A Pretty Scene, A Pawpaw, A Song

Man, for a number of days the thoughts and themes that I’d been considering for this essay were as uncongealed as undercooked oatmeal. Eventually and fortunately, though, things began to come together when the word comforting eased its way into my mind. This occurred while I was looking over the photos that I’d taken while exploring Glenside, a town in the Philadelphia suburbs, a couple of weeks ago. To my great surprise, one of them reached out to me far more than any of the others did. It made me say aah. It made whatever stress I was feeling at that moment go bye-bye. The bottom line is that I found the scene in the photo to be very comforting.

What is it about the image that pleases me so?
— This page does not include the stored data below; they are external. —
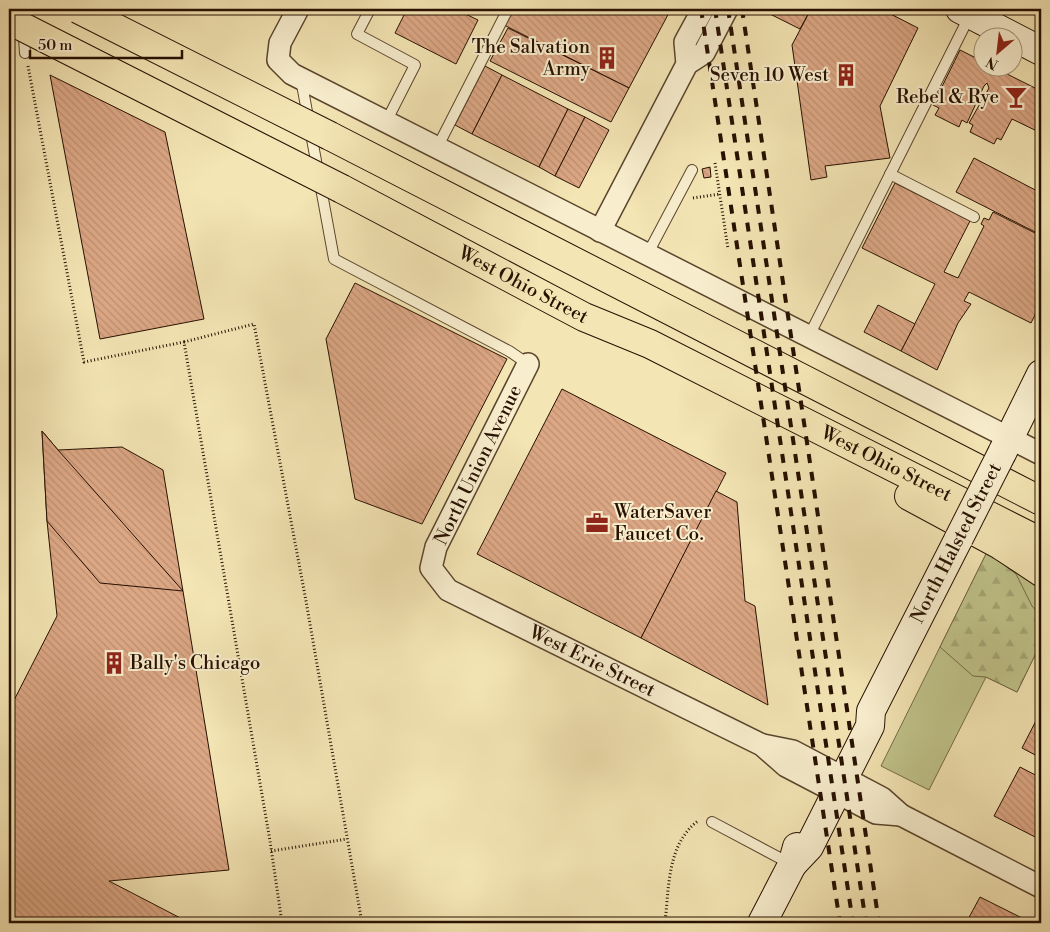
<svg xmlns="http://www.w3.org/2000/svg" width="1050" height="932" font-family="'Libre Bodoni',serif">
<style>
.green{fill:#c0c38a;stroke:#746a45}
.forest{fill:url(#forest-firs);stroke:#746a45}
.building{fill:url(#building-back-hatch);stroke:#271000}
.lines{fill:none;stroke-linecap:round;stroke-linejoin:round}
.service-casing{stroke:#5a452d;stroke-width:12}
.minor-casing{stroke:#5a452d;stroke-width:24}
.secondary-casing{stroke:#271000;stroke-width:30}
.motorway-casing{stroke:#271000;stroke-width:30}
.path{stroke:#271000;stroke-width:3;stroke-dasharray:1 2.5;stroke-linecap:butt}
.service{stroke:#f8eece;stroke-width:10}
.minor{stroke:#f8eece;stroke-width:21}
.secondary{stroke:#f8eece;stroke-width:28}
.motorway{stroke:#f4e5b4;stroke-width:28}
.rail{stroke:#271000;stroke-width:4;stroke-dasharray:9 9;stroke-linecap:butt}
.secondary-bridge-casing{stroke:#271000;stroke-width:30;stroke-linecap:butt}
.motorway-bridge-casing{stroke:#271000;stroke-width:30;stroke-linecap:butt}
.secondary-bridge{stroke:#f8eece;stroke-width:28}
.motorway-bridge{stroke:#f4e5b4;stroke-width:28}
.labels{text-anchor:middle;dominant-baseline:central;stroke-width:4;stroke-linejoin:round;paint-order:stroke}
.poi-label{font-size:19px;fill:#271000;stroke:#f8eece;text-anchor:end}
.street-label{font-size:19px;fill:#271000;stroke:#f8eece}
</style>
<defs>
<pattern id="forest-firs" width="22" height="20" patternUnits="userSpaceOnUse" patternTransform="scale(1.25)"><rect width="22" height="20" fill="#c0c38a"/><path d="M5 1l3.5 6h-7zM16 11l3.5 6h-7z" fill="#a5a675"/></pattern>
<pattern id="building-back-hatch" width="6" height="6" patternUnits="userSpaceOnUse" patternTransform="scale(1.25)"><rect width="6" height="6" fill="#dca785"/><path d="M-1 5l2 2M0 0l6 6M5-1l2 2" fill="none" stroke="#bd8f71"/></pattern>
</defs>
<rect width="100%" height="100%" fill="#f4e5b4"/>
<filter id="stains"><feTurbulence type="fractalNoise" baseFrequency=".004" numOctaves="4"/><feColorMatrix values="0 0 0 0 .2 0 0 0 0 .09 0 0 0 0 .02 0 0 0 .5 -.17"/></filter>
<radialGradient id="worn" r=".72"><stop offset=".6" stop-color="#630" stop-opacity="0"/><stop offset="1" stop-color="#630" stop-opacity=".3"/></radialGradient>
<path class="green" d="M987 552 1041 590V653L1037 651 1017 692 986 677 929 790 881 766Z"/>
<path class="forest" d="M987 552 1016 574 1032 606 1041 616V653L1037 651 1017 692 986 677 973 676 940 647Z"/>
<g class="building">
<path d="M407 9H455L478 20 456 64 395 33Z"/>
<path d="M513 9H671L629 88 504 25Z"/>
<path d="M760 9H811L800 29Z"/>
<path d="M811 9H881L918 28 880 106 890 158 825 166 827 177 811 180 792 45Z"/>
<path d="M508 28 629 88 611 122 490 61Z"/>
<path d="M960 50 982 61V68H995L1041 91V133L1012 119 1001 140 997 138 994 144 970 132 973 125 969 123 989 88 987 83 984 86 967 123 962 120 959 127 935 115 939 108 933 105Z"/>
<path d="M485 66 502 75 472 134 455 125Z"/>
<path d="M50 75 165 132 204 319 100 339Z"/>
<path d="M502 75 568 109 539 167 472 134Z"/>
<path d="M568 109 585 117 555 176 539 167Z"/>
<path d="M585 117 609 130 579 188 555 176Z"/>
<path d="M1041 138V155L1035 151Z"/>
<path d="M974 158 1041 193V235L956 192Z"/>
<path d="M710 167 711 177 704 178 702 169Z"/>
<path d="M895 183 970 221 944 272 958 278 984 226 981 224 984 218 989 220 993 212 1041 236V303L1031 323 969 292 964 301 971 304 958 323 937 370 901 351 935 284 862 248Z"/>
<path d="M355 283 507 359 422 524 355 499 326 339Z"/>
<path d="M878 305 915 324 901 351 864 332Z"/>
<path d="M562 389 726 473 641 638 477 554Z"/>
<path d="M42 431 58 450 122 447 163 470 229 870 109 881 190 923H9V710L57 616 47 521Z"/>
<path d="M42 431 58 450 183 591 100 583 47 521Z"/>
<path d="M716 491 737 502 745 601 755 606 768 705 641 638Z"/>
<path d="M1041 711V758L1022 748Z"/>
<path d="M1020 767 1041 778V840L994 816Z"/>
<path d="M980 897 1032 923H966Z"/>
</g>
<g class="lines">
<defs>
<g id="service">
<path d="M22 9 25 53"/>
<path d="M370 9 357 34 415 65 386 122"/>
<path d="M301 79 334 259 509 351 528 364"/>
<path d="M437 148 508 9"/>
<path d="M890 174 974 217"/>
<path d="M647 255 692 170"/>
<path d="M809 336 970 15"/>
<path d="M712 822 791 864"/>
</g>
<g id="minor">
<path d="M298 9 280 43 278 60 292 74 1041 454"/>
<path d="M687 64 685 42 703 9"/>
<path d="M600 231 687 64 704 53 727 9"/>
<path id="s1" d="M528 364 436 547 431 568 448 590 762 745 786 766 876 813 901 815"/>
<path d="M763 745 793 751 882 798 901 815 1041 887"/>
</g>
<g id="secondary">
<path d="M960 9 1041 51"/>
<path d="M1002 453 1041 374"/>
<path d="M792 865 809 847 870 726 871 711 959 538"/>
<path d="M762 923 792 865 797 847"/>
</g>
<g id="motorway">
<path d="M330 136 1041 501"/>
<path id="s2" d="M342 189 584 317 650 344 1041 542"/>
<path d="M909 496 1000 545 1041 572"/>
</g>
</defs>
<use href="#service" class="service-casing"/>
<use href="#minor" class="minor-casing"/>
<use href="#secondary" class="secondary-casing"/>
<use href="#motorway" class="motorway-casing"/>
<g class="path">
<path d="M28 66 84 362 184 342 270 841 282 923"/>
<path d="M715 163 728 249"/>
<path d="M693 198 720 194"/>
<path d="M184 342 254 324 306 601 362 923"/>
<path d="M271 851 347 839"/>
<path d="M665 923C669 888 667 844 698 821"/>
</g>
<use href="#service" class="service"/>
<use href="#minor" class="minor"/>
<use href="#secondary" class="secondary"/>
<use href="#motorway" class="motorway"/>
<g class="rail">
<path d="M701 9 840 923"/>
<path d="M715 9 853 923"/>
<path d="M728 9 866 923"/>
<path d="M742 9 879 923"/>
</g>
<defs>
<path id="secondary-bridge" d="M959 538 1002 453"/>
<g id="motorway-bridge">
<path d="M78 9 330 136"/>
<path d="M9 20 342 189"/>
</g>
</defs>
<use href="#secondary-bridge" class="secondary-bridge-casing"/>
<use href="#motorway-bridge" class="motorway-bridge-casing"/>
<use href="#secondary-bridge" class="secondary-bridge"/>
<use href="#motorway-bridge" class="motorway-bridge"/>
</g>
<defs>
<symbol id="building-bare" viewBox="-9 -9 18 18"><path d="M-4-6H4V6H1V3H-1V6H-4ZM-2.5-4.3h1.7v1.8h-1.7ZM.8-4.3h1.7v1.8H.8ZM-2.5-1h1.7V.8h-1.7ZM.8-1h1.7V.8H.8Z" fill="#8f2418" stroke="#f8eece" stroke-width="2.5" paint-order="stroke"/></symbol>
<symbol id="bar-bare" viewBox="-9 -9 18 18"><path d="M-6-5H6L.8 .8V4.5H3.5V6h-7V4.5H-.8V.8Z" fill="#8f2418" stroke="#f8eece" stroke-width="2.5" paint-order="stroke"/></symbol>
<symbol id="office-bare" viewBox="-9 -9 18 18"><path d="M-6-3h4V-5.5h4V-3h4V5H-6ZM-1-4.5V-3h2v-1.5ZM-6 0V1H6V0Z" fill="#8f2418" stroke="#f8eece" stroke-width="2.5" paint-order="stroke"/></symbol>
</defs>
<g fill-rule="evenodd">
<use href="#building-bare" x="591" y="42" width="32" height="32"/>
<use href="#building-bare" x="830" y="59" width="32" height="32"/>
<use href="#bar-bare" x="1000" y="81" width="32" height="32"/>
<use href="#office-bare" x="581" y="507" width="32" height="32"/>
<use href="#building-bare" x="98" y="647" width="32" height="32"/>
</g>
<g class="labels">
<g class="poi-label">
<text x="590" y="47">The Salvation<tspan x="590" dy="22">Army</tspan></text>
<text x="829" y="75">Seven 10 West</text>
<text x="999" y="97">Rebel &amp; Rye</text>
<text x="614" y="512" text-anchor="start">WaterSaver<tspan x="614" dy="22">Faucet Co.</tspan></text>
<text x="130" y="663" text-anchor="start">Bally's Chicago</text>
</g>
<g class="street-label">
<text stroke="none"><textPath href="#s2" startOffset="205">West Ohio Street</textPath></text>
<text stroke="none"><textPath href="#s2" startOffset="610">West Ohio Street</textPath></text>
<text transform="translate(478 465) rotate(-64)">North Union Avenue</text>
<text transform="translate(956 543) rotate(-63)">North Halsted Street</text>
<text stroke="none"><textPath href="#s1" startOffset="415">West Erie Street</textPath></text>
</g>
</g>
<rect width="1050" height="932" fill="none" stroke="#f4e5b4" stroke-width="30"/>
<rect x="10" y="10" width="1030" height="912" fill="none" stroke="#271000" stroke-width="2.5"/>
<rect x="15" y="15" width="1020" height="902" fill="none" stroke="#271000"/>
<g transform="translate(998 52) rotate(208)"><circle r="24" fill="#f8eece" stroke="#a4957c"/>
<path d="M0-4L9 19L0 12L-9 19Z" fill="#8f2418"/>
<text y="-8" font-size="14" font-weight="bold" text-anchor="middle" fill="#271000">N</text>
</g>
<path d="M30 50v8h152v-8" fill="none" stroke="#271000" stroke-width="2.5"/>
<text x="38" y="50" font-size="15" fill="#271000" stroke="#f8eece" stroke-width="4" paint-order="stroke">50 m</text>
<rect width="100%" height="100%" filter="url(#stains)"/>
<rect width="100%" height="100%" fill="url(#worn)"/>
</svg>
For one thing its colors are happy to be with one another. They get along splendidly. And the quiet reflection from across the street, in the door glass, adds to the sense of comraderie. I hadn’t even noticed the reflection when I walked up to the door to snap a picture of the Est. 2003 sign inches above it, for it was signs of one sort or another that I was seeking out and photographing that day in Glenside.
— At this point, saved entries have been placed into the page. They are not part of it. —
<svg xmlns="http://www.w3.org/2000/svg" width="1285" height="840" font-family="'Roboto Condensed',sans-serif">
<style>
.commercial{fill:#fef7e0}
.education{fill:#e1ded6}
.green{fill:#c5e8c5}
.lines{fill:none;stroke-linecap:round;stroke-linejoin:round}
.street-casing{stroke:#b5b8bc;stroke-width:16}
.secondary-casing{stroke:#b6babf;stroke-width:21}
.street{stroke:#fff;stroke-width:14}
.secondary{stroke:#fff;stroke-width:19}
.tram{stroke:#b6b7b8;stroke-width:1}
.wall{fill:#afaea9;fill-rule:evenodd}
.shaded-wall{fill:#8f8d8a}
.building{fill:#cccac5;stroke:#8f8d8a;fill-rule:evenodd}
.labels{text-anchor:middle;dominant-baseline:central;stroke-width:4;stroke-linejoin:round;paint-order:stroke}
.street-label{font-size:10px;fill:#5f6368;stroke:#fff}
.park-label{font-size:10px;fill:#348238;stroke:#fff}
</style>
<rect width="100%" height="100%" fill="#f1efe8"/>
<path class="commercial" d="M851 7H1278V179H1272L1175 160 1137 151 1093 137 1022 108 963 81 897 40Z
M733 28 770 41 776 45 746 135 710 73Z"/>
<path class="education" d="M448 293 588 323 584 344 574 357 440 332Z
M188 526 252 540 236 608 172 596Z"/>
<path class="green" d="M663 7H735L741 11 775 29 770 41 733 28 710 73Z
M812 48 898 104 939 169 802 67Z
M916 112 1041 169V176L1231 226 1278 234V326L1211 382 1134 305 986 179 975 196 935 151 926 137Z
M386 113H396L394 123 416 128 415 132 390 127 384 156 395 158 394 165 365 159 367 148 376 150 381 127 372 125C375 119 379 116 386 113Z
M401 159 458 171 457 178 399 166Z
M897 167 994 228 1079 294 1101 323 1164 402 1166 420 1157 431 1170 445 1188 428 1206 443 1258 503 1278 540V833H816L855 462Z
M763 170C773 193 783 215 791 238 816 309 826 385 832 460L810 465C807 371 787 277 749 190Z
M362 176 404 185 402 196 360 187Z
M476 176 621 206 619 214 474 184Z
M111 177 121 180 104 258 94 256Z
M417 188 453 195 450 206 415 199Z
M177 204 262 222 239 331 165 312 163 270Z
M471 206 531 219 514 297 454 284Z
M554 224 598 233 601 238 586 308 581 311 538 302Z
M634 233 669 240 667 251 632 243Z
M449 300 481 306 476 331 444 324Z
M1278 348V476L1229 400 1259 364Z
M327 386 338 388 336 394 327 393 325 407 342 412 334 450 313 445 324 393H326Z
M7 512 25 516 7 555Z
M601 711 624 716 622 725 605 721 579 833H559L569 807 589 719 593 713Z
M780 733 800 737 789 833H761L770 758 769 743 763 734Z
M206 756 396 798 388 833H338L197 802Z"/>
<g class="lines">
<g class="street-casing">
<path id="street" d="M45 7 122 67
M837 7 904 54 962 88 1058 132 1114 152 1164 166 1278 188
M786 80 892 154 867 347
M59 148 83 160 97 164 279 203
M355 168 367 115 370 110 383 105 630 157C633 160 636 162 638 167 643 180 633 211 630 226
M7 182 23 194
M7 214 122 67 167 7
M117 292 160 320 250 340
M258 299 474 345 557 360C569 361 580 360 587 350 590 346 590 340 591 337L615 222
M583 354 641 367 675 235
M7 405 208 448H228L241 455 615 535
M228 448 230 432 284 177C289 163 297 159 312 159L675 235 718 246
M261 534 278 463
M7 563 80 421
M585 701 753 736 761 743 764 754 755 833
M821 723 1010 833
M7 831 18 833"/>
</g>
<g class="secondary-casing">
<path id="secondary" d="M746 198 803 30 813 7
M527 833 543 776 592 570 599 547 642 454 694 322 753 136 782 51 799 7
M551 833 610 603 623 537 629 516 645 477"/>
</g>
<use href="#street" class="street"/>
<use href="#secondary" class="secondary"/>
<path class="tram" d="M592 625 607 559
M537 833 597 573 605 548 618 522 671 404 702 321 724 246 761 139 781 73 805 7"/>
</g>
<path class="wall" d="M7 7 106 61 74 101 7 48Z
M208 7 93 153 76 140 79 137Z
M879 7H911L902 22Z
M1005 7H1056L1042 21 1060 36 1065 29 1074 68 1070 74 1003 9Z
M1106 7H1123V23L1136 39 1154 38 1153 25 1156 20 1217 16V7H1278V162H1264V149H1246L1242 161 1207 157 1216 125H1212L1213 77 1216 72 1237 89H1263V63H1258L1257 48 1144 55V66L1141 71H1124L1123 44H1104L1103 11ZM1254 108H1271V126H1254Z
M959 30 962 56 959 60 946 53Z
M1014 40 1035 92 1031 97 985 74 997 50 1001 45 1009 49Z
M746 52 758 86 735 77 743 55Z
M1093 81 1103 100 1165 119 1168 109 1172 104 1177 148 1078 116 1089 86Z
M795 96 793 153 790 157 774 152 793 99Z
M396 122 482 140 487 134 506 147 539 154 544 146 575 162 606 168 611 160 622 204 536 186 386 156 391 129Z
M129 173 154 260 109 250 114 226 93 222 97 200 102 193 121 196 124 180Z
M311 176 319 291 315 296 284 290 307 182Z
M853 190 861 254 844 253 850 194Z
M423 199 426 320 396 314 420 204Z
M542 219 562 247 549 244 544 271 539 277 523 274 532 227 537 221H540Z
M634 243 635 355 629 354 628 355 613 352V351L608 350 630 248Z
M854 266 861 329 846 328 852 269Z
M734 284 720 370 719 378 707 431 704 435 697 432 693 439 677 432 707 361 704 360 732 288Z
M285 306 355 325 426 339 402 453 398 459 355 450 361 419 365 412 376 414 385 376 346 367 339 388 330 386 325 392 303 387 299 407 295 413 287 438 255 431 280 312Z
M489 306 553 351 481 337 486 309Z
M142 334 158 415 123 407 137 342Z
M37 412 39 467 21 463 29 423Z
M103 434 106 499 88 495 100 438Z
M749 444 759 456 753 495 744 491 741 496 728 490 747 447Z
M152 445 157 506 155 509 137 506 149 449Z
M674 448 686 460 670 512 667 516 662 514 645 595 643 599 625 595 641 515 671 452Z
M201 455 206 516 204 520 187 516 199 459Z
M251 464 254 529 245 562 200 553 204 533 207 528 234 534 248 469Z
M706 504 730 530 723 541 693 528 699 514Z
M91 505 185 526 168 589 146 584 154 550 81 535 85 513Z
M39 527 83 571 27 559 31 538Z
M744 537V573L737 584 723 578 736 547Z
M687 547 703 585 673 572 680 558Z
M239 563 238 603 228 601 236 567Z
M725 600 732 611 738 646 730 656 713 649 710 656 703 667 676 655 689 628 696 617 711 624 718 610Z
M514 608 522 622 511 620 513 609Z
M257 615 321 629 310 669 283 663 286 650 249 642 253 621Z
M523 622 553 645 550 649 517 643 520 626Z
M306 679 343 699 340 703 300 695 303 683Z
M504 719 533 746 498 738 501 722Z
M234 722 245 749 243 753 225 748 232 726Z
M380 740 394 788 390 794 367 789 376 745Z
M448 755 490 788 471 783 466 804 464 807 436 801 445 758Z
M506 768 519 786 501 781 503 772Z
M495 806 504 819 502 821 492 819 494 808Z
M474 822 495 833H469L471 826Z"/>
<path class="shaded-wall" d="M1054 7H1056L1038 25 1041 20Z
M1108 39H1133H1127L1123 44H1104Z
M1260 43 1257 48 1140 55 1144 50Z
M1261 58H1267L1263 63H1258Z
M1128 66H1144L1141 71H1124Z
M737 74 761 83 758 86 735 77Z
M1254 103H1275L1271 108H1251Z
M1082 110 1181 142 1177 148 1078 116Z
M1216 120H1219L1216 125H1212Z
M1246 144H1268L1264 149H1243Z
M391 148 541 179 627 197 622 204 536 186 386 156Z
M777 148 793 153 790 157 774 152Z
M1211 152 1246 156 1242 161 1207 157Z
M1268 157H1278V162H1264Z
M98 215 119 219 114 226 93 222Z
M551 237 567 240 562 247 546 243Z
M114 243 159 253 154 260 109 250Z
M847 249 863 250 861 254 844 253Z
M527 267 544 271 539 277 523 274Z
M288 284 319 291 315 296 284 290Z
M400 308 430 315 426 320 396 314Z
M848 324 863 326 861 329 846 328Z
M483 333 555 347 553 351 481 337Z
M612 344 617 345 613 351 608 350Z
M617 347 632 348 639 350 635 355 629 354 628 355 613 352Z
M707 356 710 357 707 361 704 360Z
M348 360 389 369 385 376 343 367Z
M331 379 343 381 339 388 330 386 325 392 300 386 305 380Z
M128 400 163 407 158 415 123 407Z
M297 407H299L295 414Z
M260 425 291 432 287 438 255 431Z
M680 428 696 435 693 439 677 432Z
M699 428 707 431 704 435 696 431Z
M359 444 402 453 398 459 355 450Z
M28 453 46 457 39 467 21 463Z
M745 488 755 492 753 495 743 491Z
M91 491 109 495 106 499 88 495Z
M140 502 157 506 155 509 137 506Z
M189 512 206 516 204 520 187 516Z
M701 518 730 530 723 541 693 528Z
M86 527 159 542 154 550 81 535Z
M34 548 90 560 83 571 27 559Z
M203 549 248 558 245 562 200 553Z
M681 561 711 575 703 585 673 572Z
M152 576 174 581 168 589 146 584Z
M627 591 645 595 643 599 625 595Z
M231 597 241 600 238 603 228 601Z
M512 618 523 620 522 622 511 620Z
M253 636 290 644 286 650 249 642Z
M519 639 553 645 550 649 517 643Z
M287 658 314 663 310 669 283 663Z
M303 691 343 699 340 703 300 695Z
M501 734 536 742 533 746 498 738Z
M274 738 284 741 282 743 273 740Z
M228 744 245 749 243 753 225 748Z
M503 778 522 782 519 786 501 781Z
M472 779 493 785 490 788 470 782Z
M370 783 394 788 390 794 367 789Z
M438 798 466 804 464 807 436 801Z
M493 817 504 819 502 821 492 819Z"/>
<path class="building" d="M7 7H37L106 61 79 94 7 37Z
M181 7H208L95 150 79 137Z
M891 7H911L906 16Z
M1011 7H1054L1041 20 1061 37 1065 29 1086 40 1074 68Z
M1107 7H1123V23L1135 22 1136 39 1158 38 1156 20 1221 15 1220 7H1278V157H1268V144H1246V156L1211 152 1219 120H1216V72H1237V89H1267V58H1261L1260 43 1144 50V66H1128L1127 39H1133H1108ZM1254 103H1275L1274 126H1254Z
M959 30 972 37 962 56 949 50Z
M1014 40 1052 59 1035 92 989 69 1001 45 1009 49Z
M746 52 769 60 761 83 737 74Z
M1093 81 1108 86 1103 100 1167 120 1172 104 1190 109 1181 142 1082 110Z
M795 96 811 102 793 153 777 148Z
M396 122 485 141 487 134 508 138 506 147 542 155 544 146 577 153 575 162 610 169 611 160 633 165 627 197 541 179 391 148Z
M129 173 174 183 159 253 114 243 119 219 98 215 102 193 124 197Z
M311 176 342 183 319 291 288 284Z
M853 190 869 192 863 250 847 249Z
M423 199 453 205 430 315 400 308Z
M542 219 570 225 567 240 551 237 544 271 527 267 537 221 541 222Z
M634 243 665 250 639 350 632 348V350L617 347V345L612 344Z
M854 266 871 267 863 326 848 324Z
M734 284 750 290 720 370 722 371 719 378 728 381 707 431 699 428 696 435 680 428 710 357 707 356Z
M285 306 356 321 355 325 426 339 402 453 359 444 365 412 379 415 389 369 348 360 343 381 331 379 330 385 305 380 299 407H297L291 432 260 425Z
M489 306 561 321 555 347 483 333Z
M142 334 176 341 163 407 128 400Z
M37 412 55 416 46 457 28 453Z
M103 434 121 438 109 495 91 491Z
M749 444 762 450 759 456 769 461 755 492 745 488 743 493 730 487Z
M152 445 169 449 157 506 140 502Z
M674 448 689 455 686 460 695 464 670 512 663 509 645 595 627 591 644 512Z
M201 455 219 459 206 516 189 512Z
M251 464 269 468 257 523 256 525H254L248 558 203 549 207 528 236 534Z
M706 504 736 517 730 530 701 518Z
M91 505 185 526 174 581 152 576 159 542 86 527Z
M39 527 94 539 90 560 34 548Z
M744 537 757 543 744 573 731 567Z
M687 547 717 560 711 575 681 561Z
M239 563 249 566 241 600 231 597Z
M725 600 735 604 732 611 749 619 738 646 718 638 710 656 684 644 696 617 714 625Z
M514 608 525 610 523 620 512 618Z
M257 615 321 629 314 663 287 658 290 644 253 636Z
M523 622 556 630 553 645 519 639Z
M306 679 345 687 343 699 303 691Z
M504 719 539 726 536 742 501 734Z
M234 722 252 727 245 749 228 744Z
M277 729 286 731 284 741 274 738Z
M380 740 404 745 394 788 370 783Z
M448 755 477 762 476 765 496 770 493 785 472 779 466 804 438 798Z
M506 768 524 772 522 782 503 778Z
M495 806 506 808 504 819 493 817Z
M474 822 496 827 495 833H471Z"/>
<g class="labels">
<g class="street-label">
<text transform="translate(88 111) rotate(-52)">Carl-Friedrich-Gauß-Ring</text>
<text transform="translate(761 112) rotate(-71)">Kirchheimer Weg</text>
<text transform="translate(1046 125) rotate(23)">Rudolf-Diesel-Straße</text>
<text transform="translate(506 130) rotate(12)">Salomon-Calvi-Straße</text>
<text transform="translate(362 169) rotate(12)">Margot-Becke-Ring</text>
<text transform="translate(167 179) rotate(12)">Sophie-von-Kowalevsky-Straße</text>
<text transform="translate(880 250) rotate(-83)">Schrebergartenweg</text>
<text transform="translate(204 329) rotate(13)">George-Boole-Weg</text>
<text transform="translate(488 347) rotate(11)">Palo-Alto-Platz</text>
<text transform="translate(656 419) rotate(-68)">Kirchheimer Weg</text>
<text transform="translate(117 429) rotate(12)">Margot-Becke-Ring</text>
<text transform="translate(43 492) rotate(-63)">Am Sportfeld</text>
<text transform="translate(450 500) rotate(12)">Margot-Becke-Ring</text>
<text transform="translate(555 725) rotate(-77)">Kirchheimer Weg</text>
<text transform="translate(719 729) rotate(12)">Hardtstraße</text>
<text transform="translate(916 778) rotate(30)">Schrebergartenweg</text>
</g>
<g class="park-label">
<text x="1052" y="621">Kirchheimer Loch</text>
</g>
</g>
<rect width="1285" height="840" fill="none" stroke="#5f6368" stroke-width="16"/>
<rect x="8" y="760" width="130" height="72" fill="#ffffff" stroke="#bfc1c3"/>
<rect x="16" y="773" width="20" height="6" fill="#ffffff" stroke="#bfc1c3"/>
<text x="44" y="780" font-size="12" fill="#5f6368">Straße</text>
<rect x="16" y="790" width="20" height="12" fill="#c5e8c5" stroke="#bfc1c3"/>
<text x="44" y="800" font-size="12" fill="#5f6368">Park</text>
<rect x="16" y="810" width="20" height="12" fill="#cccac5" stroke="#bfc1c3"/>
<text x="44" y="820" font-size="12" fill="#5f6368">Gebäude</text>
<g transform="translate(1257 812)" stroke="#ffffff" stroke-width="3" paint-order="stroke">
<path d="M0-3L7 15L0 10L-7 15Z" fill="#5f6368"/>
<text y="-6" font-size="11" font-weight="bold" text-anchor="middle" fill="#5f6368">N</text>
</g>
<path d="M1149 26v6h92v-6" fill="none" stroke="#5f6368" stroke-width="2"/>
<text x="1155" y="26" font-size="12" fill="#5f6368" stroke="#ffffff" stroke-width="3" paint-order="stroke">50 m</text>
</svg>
All in all, the photo strikes me as a representation of peace, warmth and tolerance. And if there’s anything in our little ol’ world that I’m totally down with, it’s those three commodities. I suppose that I’m reading a whole lot more into this picture than I might, but so be it. I’ll take my comforting moments when and where I can.

Moving right along: three years ago I wrote about my fruitless search for a pawpaw (click here if you’d like to read it). Thrice in that article I posed a question that maybe is on the tip of your tongue right now. Namely, “so, what the f*ck is a pawpaw?”

Well, it’s the fruit of pawpaw trees, which grow in various parts of the USA. There was a time when pawpaws were eaten fairly commonly. But those days are in the distant past. Though the pawpaw does retain pockets of popularity, there ain’t exactly shitloads of trees producing them in the States.

One thing about the pawpaw is that it is tropical in appearance, papaya-ish, not at all what you’d expect from an indigenous North American tree. I can confirm this because, astonishingly, my long, long search for a pawpaw ended successfully earlier this month. I have my friend Dave to thank for that, as he clued me in to the fact that a food co-op in my area had pawpaws in stock.

To the co-op I soon made my way, arriving back home an hour later with a large pawpaw so soft that a moderate squeeze would have punctured it. I purchased this specimen when a produce department worker at the co-op assured me that it was at the peak of ripeness, rather than overripe.

Photo by Sandra Cherrey Scheinin

I damn well wasn’t disappointed when, shortly thereafter, the pawpaw’s innards entered my mouth. The fruit possessed a variety of flavors, all subtle in intensity, reminding me of banana, honeydew and cantaloupe. But what I was taken with more than anything was its texture. The pawpaw’s flesh was firm yet creamy, pretty close in consistency, and in appearance for that matter, to the vanilla pudding that my mother made for my family frequently when I was growing up. I always loved her vanilla pudding. Because of that connection, the pawpaw worked its way into my heart. Eating the pawpaw was a comforting experience for me. Very comforting.

Moving right along again: I heard a wonderful song by The Wallflowers recently. The tune, Maybe Your Heart’s Not In It No More, comes from their album Exit Wounds, which was released a few months ago. Jakob Dylan (Bob’s son), is The Wallflowers’ lead singer and leader, and composed every song on the album.

The lyrics of Maybe Your Heart’s Not In It No More ruminate about the loss of mojo and direction, a circumstance that many people grapple with at one time or another. But it’s not so much the words that get to me. Rather, it’s the recording’s feel. I mean, this song hit my sweetest of spots the moment I heard it. I fell for the guitar lines intermingling like the best of friends; the steady, strong drumming; the hypnotic melody; Jakob’s straightforward vocals that mean what they say.

Maybe Your Heart’s Not In It No More comforts me, takes me in its arms and sweeps me away. What more could I ask for?